Em um dia de movimentações no mercado, as ações da Hapvida (HPAV3) foram destaque, registrando a maior alta do índice por volta das 12h30. Os papéis da operadora de planos de saúde e dentários subiram 11,70%, atingindo R$ 11,46.

Essa valorização acentuada ocorreu após um comunicado do Pipeline, indicando que a empresa teria decidido vender sua operação na região Sul do país. O objetivo seria estancar a sangria nos resultados corporativos e responder às críticas do mercado.

Detalhes da Operação no Sul e Ações dos Acionistas

Para intermediar o processo de venda, foi contratado o BTG Pactual. O portfólio da Hapvida no Sul é robusto, englobando ativos adquiridos da Clinipam e do Centro Clínico Gaúcho, além de três hospitais próprios.
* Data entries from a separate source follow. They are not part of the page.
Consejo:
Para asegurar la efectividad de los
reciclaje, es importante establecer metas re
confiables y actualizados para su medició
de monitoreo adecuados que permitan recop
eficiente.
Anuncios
Essa estrutura, em conjunto, compreende oito hospitais, 21 clínicas e atende uma base de 490 mil beneficiários. Se desmembrada, a operação seria a nona maior do setor nacional e a segunda maior na região Sul.

Investimento e Participação Acionária

A montagem desse braço regional exigiu um desembolso de aproximadamente R$ 4 bilhões pela companhia. Esse valor inclui R$ 2,6 bilhões pagos à Clinipam em 2020, R$ 1,06 bilhão ao Centro Clínico Gaúcho em 2021, mais os aportes para construção de novas unidades.

Adicionalmente, conforme documento apresentado à Comissão de Valores Mobiliários (CVM) nesta manhã, a família Pinheiro, controladora, aumentou sua participação acionária. A fatia passou de 42% para 51,39%, excluindo os papéis mantidos em tesouraria.

Críticas de Mercado e Desinvestimentos Propostos

A operação no Sul é apontada como um dos grandes desafios da Hapvida. Na semana passada, a Squadra Investimentos, que detém 6,98% das ações, divulgou uma carta solicitando mudanças no conselho de administração.

O documento questiona decisões passadas e sugere desinvestimentos visando reduzir o endividamento. A gestora critica especificamente as operações do Sudeste e do Sul, vendo nelas exemplos de execução falha.

Desempenho em Regiões Estratégicas

Segundo a carta, a integração desses ativos continua gerando efeitos negativos persistentes, sem sinais claros de reversão. Em 2025, a companhia perdeu 238 mil beneficiários nessas áreas, um contraste com o ganho de quase 800 mil registrado segundo dados da Agência Nacional de Saúde (ANS).

A proposta da gestora é que, com operadores mais especializados, esses ativos recuperem valor, permitindo à Hapvida reduzir sua alavancagem e focar em onde possui maior vantagem competitiva.

O Histórico da Hapvida e a Complexidade de Expansão

A Hapvida foi vista inicialmente como um modelo de sucesso pelo mercado, graças à verticalização. Essa estratégia permitia que a operadora controlasse planos e hospitais, o que, teoricamente, diminuía custos e conflitos de interesse.

Esse modelo foi idealizado para o Nordeste, região de origem da empresa em 1979. Lá, a companhia oferecia uma alternativa acessível ao SUS, o que era visto como um grande diferencial de atendimento.

Desafios em Outras Regiões

Contudo, a expansão para as regiões Sul e Sudeste expôs limitações. Essas áreas possuem concorrência mais acirrada, custos operacionais mais altos e maior gasto médico. Isso restringe a capacidade de repassar custos e pressiona a rentabilidade.

Analistas e gestores apontam que esse cenário dificultou a repetição do sucesso anterior. A pressão financeira e a necessidade de reequilibrar o capital tornaram os desinvestimentos uma via vista como necessária para destravar valor para os acionistas.